#### Source extract:
We already have over 10 times the CPU power in each core on existing machines. 200MHz is only 0.2GHz, and the Windows 95 version of IBM's product claimed it would run on a 90 MHz Pentium. That's a 586 chip, which is a far cry from a 686 with 32-bit code. Maybe 0.07 GHz?
You really think natural language processing will require that much more than the dictation software back then? Voice recognition software is not my speciality, but I find that hard to believe. What you describe above appears to be the result of a very sophisticated action recognition engine, but the voice processing part of it seems trivial to me, and the database that would associate smoking and cancer and create a presentation would be the main part of the work.
Such associations are prime targets for preprocessing. Generating relational tables is one of the main ways to speed up any processing like that. If you want to do it on the fly all the time, I would probably question your seriousness about solving the problem.
The basic understanding of complex relationships is a very different problem from the ability to generate such relationships on the fly in real time.
I can see that taking a lot of CPU power, but I question how relevant it is to consumer software products in the near future.
Yes... it's significantly more complex than voice recognition. Modern databases use relations that are defined by humans after the normalizing process. So the association of every two potential entities would not pre-exist in a database... atleast in any current type of database we have available to us today.
But that's not the issue. Finding the data is not a problem. Even relating it is not an issue. But determining what is relevant and how to organize and display it is. You seem to be confusing being able to store and retrieve data with a computer's ability to understand it in context.

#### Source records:

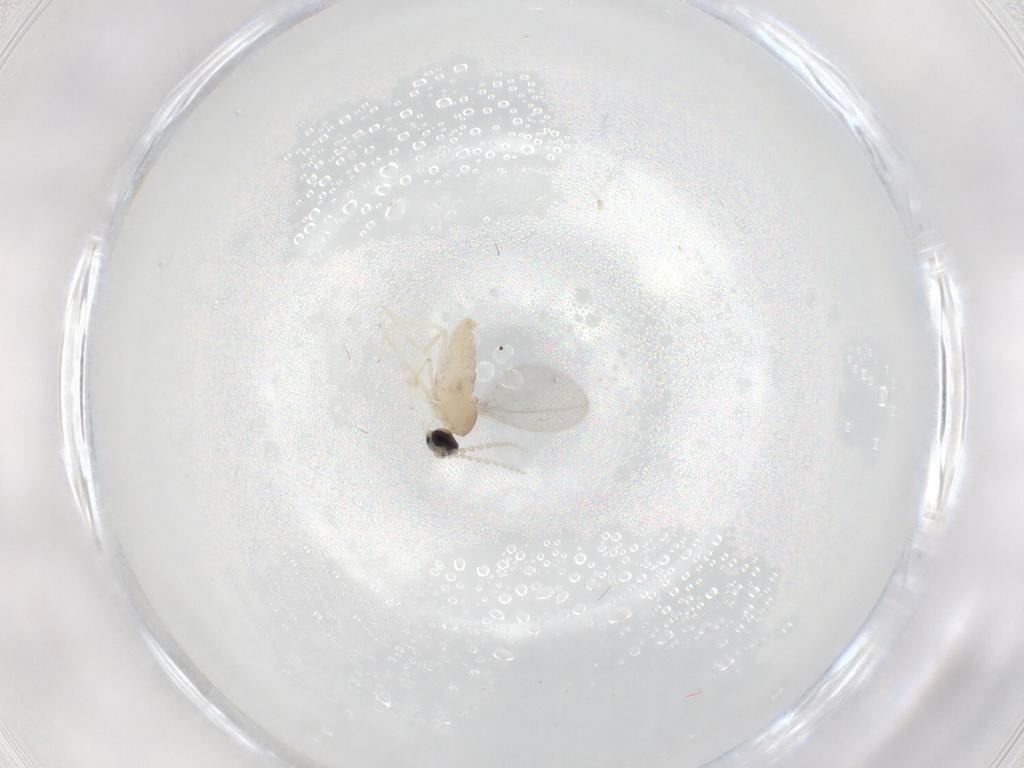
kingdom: Animalia
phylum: Arthropoda
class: Insecta
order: Diptera
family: Cecidomyiidae
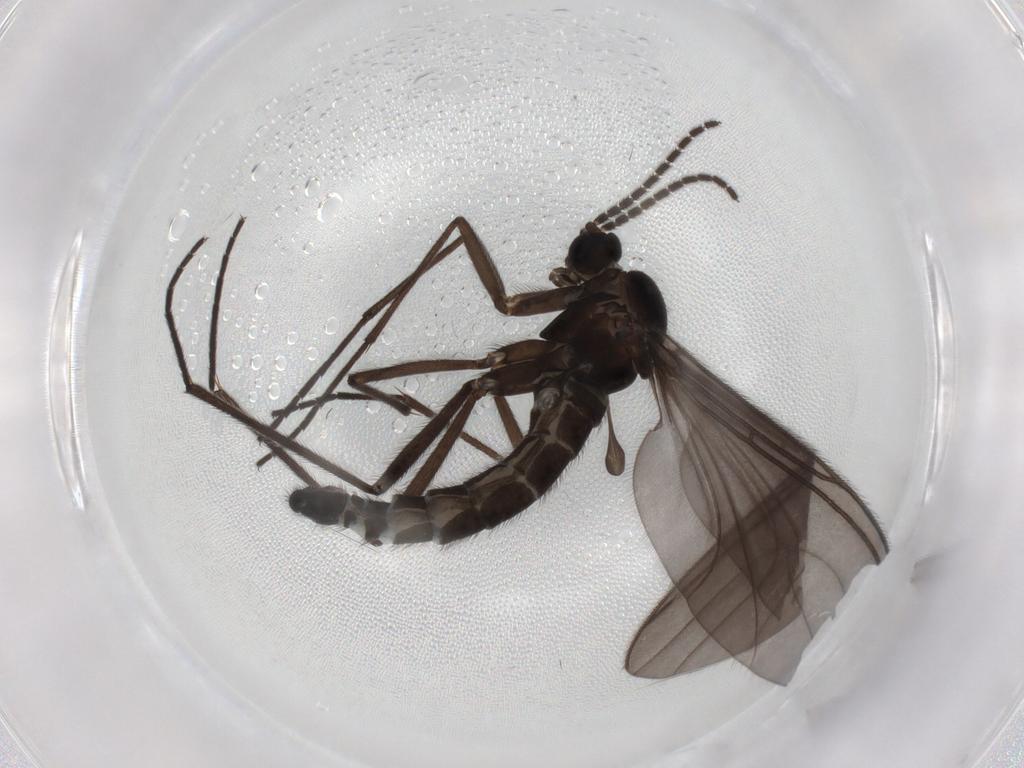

#### Activity:
In the discussion of CPU power and language processing, rewrite the passage from "Such associations are" to "solving the problem.", substituting "caching" for "preprocessing".

#### Result of the exercise:
Such associations are prime targets for caching. Generating relational tables is one of the main ways to speed up any processing like that. If you want to do it on the fly all the time, I would probably question your seriousness about solving the problem.